Activity: Your response should contain every line from the data below that holds the string "pixels".

Dataset records:
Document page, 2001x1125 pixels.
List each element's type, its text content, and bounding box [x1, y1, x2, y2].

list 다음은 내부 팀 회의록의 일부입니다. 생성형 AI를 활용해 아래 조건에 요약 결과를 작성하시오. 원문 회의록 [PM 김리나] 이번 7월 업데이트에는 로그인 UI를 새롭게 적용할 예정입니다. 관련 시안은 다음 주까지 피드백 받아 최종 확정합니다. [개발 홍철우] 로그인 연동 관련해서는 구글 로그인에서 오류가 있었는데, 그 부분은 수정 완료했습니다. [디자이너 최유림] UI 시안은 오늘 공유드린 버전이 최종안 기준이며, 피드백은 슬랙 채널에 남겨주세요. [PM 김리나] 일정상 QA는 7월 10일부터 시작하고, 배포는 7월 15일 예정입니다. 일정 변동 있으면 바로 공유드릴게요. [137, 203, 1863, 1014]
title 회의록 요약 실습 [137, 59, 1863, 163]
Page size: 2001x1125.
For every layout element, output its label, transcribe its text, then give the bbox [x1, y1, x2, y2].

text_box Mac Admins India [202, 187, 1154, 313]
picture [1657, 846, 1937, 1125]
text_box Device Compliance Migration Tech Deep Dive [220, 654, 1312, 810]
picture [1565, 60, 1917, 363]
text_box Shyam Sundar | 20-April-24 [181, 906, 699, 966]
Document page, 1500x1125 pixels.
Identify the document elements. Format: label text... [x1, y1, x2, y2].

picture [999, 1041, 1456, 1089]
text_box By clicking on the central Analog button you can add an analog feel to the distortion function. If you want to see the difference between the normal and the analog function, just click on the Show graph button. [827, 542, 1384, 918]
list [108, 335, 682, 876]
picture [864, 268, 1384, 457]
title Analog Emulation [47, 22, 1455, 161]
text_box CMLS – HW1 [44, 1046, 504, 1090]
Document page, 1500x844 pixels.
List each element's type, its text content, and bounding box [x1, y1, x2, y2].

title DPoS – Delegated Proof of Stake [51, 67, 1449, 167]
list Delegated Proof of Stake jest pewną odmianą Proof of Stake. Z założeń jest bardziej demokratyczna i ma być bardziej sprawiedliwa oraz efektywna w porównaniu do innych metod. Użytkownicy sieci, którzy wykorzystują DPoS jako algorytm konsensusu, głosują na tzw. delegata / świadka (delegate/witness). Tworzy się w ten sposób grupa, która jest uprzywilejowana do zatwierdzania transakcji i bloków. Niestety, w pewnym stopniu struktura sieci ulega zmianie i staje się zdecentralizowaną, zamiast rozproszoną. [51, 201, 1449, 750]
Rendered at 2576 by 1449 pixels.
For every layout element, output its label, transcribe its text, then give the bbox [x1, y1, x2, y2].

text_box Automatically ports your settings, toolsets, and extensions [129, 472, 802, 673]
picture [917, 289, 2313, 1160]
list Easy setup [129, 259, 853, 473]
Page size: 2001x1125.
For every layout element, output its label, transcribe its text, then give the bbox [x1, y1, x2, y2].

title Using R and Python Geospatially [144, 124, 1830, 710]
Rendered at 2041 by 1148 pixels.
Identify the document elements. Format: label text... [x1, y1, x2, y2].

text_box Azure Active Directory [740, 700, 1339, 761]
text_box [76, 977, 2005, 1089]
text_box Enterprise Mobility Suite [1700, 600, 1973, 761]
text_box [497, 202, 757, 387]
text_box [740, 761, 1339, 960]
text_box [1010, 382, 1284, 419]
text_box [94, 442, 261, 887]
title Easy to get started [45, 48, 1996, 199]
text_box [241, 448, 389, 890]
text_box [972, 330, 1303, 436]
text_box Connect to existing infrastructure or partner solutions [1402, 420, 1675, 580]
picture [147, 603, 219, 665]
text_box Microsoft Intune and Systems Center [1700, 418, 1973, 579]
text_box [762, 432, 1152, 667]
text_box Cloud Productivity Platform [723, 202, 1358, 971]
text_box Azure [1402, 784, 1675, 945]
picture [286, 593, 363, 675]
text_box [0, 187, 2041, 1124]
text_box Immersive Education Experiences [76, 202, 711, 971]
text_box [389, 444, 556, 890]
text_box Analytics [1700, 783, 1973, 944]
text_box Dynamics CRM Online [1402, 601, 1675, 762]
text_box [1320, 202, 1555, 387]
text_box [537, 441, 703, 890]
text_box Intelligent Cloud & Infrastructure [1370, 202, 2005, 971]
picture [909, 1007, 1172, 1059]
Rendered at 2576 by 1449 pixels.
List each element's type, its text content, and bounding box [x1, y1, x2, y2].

Answer section:
Document page, 2001x1125 pixels.
Document page, 1500x1125 pixels.
Document page, 1500x844 pixels.
Rendered at 2576 by 1449 pixels.
Rendered at 2041 by 1148 pixels.
Rendered at 2576 by 1449 pixels.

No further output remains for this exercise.